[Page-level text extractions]

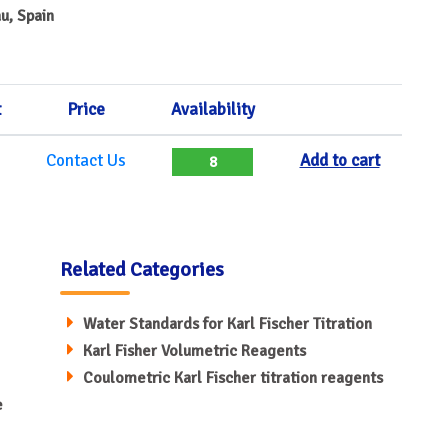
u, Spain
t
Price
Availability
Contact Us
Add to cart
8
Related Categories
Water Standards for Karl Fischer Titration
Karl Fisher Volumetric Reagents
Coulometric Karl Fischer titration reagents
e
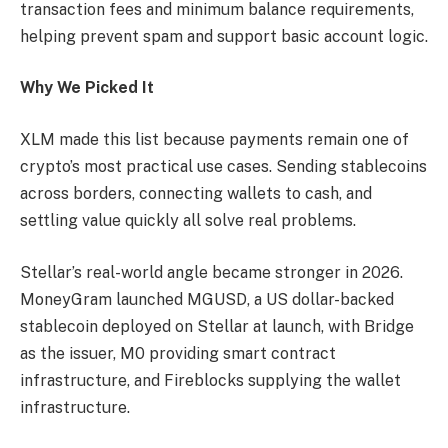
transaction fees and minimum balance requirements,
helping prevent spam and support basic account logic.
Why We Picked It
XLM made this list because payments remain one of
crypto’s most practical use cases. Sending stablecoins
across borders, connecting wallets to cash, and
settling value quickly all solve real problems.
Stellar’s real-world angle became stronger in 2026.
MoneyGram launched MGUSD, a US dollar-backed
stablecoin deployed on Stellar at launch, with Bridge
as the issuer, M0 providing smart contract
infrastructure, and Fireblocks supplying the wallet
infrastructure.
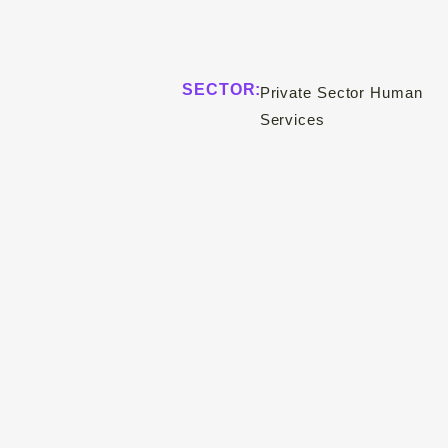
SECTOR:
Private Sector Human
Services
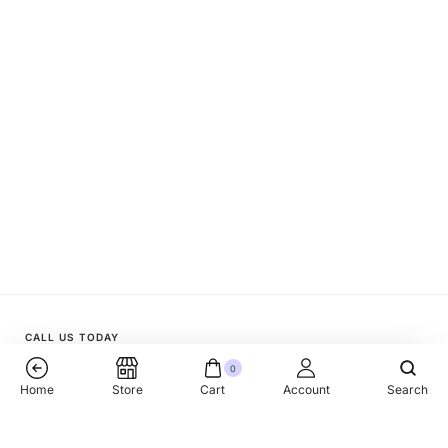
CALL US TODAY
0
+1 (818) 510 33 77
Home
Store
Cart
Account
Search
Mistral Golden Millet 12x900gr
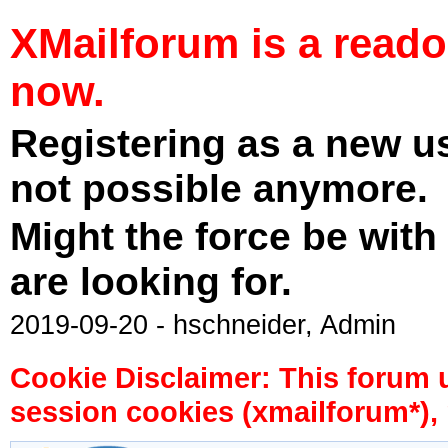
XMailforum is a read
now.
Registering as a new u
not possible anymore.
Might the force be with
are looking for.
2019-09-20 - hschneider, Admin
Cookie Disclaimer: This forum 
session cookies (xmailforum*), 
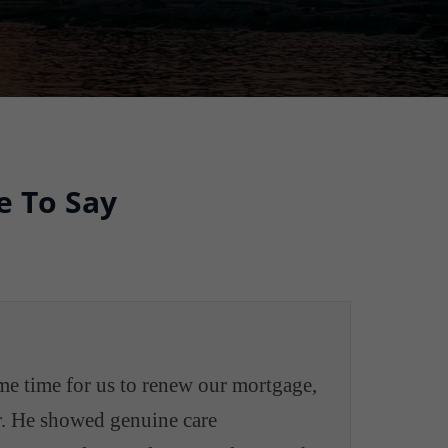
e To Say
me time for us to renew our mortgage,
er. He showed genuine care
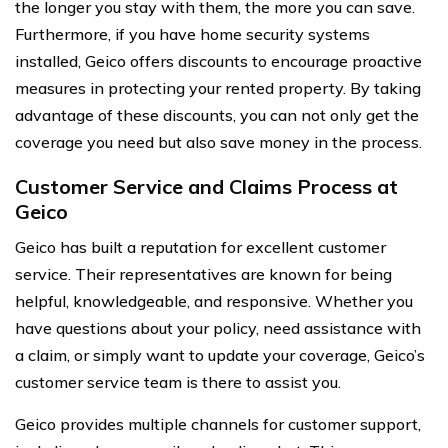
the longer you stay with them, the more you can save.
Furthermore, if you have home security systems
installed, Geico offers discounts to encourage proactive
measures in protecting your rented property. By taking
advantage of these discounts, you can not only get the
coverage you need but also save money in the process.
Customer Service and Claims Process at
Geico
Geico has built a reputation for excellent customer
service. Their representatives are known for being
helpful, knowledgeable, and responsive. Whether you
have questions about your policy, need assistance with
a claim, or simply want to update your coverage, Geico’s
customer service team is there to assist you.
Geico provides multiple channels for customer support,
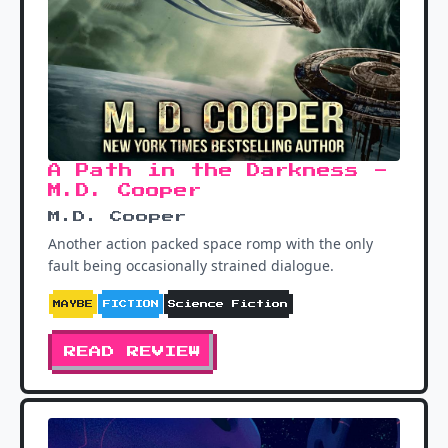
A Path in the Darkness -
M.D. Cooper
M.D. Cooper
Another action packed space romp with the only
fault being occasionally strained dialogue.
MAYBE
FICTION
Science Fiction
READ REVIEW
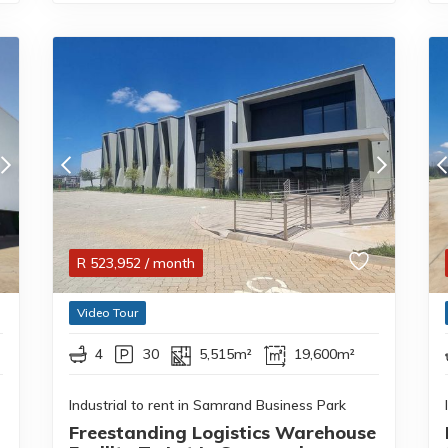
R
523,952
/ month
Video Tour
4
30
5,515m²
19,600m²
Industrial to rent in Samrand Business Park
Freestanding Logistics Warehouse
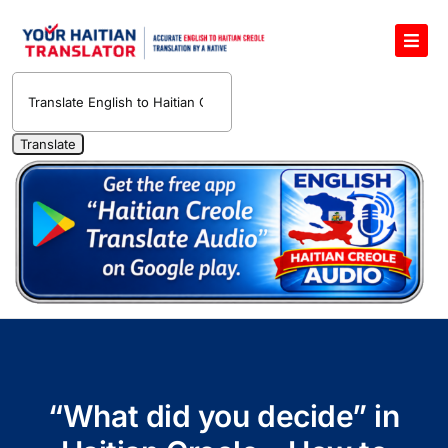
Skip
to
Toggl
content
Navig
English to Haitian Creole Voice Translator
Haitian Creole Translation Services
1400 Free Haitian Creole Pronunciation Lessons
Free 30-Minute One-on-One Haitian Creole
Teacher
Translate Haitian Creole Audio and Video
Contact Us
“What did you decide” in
---
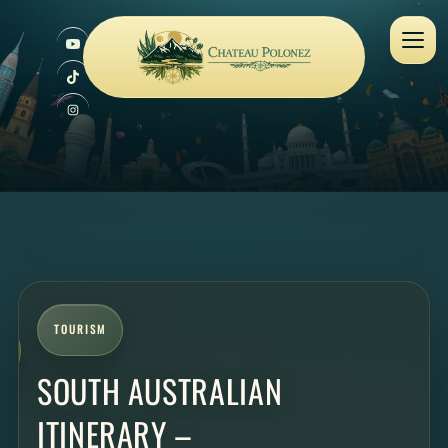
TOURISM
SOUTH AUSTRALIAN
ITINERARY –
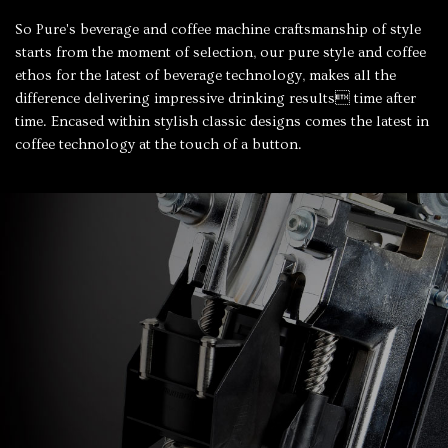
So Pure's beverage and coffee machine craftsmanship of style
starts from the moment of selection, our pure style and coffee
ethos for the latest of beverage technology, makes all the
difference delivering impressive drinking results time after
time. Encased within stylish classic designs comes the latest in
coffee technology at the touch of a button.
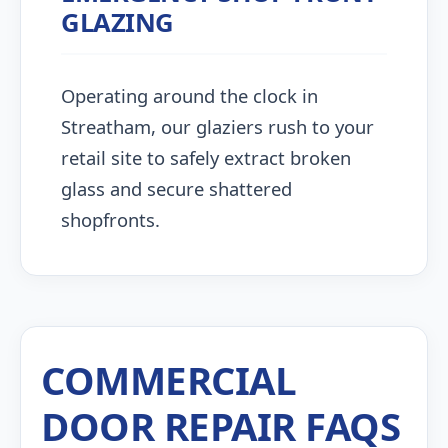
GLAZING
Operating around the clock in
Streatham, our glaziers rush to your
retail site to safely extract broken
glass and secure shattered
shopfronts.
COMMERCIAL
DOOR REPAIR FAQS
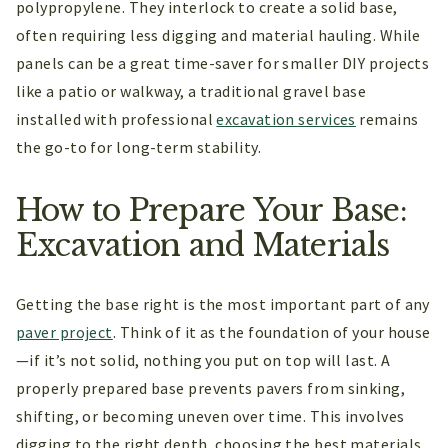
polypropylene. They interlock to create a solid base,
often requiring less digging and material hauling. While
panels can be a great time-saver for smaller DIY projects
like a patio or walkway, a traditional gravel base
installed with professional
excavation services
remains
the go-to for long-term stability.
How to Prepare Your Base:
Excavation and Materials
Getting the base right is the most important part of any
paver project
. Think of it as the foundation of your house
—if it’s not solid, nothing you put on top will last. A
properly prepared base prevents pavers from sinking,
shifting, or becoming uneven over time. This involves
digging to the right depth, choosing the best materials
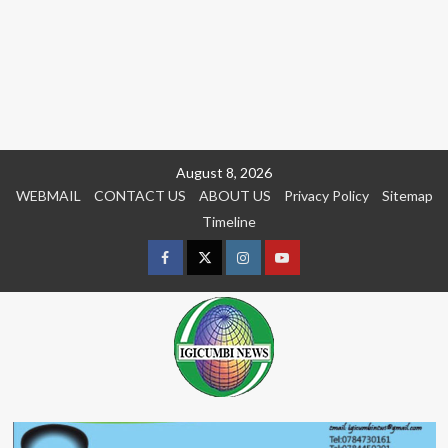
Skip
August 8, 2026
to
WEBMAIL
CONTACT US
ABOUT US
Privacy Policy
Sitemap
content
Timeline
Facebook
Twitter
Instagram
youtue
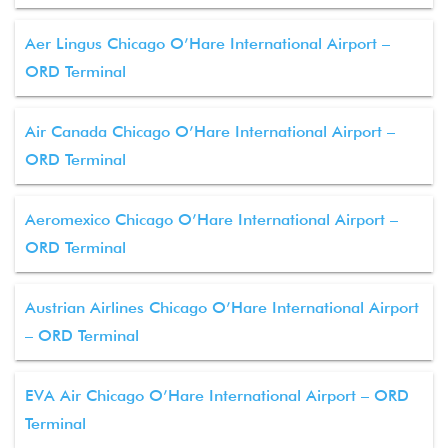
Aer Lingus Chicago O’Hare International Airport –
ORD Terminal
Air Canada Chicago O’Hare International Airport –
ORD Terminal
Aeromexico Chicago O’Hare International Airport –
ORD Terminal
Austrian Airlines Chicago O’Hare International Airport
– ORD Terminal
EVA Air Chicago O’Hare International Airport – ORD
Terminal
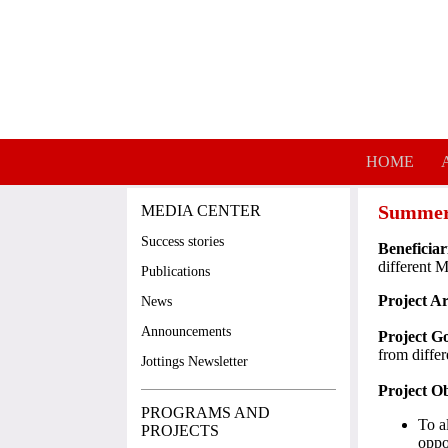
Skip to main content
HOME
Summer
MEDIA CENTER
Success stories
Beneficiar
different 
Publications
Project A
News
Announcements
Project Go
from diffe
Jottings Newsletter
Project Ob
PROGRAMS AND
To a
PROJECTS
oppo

— TASK OBJECTIVE —
Go through the entries above and report each line with the string "right" in it.

— WRITTEN REPLY —
Getting the base right is the most important part of any
digging to the right depth, choosing the best materials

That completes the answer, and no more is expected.